La mystérieuse banque mise à l'amende par le Centre d'analyse des opérations et déclarations financières du Canada (CANAFE) est la Manuvie, a-t-on finalement appris cette semaine. Taire son nom n'était pas une bonne idée, a reconnu le directeur du Centre. Ce n'est pas trop tôt. Peut-on nous garantir que ça ne se reproduira pas ?

« En décidant d'exercer mon pouvoir discrétionnaire et de ne pas dévoiler le nom de la banque, je suis conscient que cela a peut-être été à l'encontre des attentes du public en matière d'ouverture et de transparence », a admis Gérald Cossette dans un communiqué lundi.

L'aveu, on le voit, est fait du bout des lèvres. Ce n'est pas rassurant.

Le CANAFE est critiqué depuis près d'un an pour avoir refusé de divulguer le nom de la première banque canadienne pénalisée en vertu de la Loi sur le recyclage des produits de la criminalité et le financement des activités terroristes.

La confidentialité accordée à l'institution fautive est d'autant plus inexplicable qu'il ne s'agit pas de menue monnaie. La pénalité record de 1,15 million couvre cinq motifs. La banque a notamment omis de déclarer une opération douteuse, ainsi que le télévirement d'au moins 10 000 $, aussi bien en provenance qu'en direction de l'étranger.

Et en couvrant la délinquante, le CANAFE a rendu tout le secteur bancaire suspect. Les six grandes banques canadiennes ayant rapidement nié toute implication, les soupçons se sont reportés sur les petites institutions. « Beaucoup de nos petites banques ont subi des pressions considérables pour confirmer qu'elles n'ont pas [...] d'amende », a témoigné un directeur du Bureau du surintendant des institutions financières dans un courriel interne.

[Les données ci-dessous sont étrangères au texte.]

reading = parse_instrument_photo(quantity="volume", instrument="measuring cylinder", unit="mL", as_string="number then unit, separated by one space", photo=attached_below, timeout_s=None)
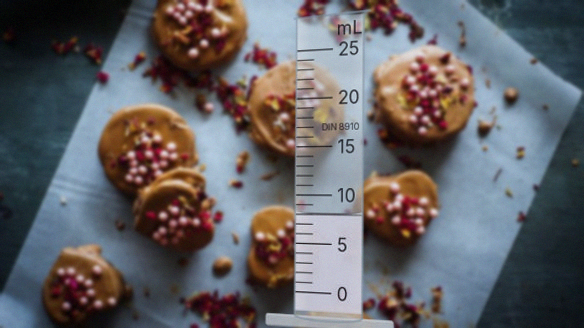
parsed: 8 mL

Comment s'en étonner ? Le mutisme du CANAFE a alimenté les spéculations, au point que même la propriétaire de la banque prise en faute a senti le besoin de calmer le jeu. « Manuvie n'a pas permis ni facilité d'activités de blanchiment d'argent », a précisé la Société financière Manuvie dans son communiqué.

Malheureusement, le Centre ne semble toujours pas convaincu de l'importance de nommer les acteurs pris en défaut.  « Nous croyons [que les entreprises] ont très bien compris le message de dissuasion », a assuré M. Cossette en citant la hausse du nombre de déclarations qui a suivi l'annonce de la pénalité.

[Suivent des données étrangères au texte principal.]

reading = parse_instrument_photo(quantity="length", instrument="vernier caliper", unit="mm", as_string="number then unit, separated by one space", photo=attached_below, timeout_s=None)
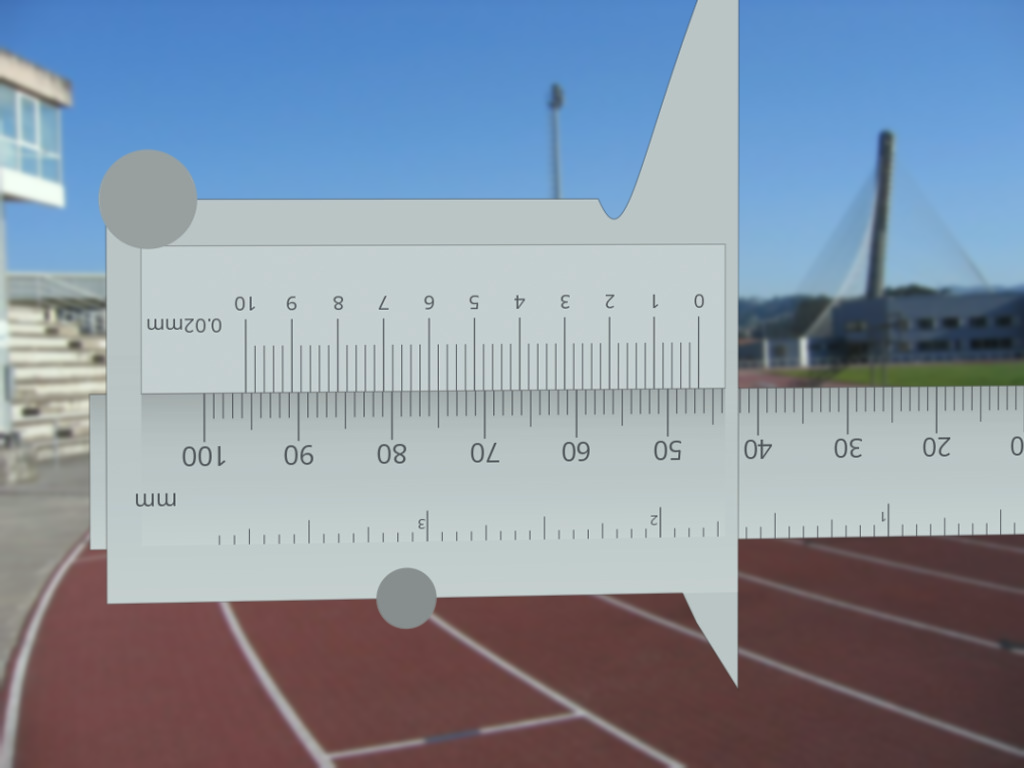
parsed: 46.6 mm
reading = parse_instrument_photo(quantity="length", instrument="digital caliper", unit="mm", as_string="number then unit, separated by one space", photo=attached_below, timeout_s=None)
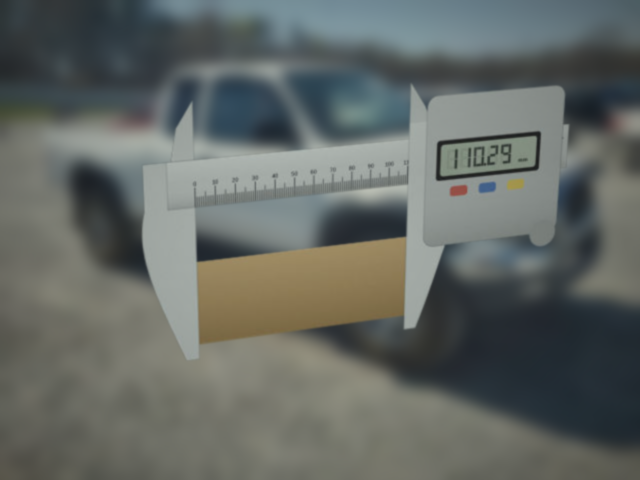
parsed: 110.29 mm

Le CANAFE, qui est peu connu du grand public, doit réaliser qu'il n'a pas le monopole de la dissuasion.

Les citoyens, consommateurs et actionnaires pèsent au moins aussi lourd dans la balance. Lorsqu'ils s'expriment, de vive voix ou par leur portefeuille, les entreprises les entendent. Mais pour qu'ils puissent jouer leur rôle, il faut les tenir au courant.

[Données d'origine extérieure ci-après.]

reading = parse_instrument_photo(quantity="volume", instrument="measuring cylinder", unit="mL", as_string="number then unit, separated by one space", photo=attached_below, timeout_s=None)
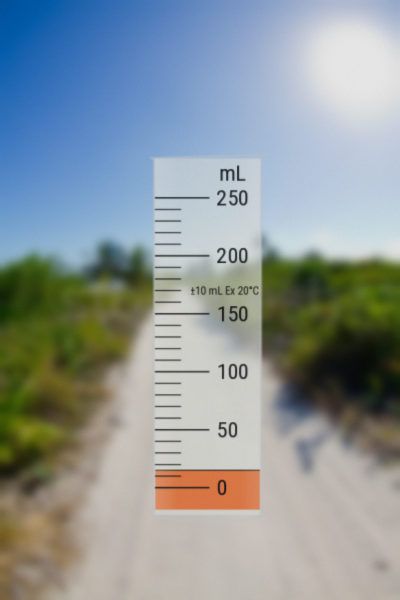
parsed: 15 mL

Le Centre est en train de revoir ses politiques de pénalités et va discuter de leur cadre législatif avec le ministère des Finances, a indiqué son directeur.

Ce sera à suivre. Les transactions financières douteuses se trament dans l'ombre. Le CANAFE, qui a été créé pour lutter contre le blanchiment d'argent et le financement du terrorisme, devrait se faire un point d'honneur de les exposer au grand jour, et non pas chercher à en protéger le secret.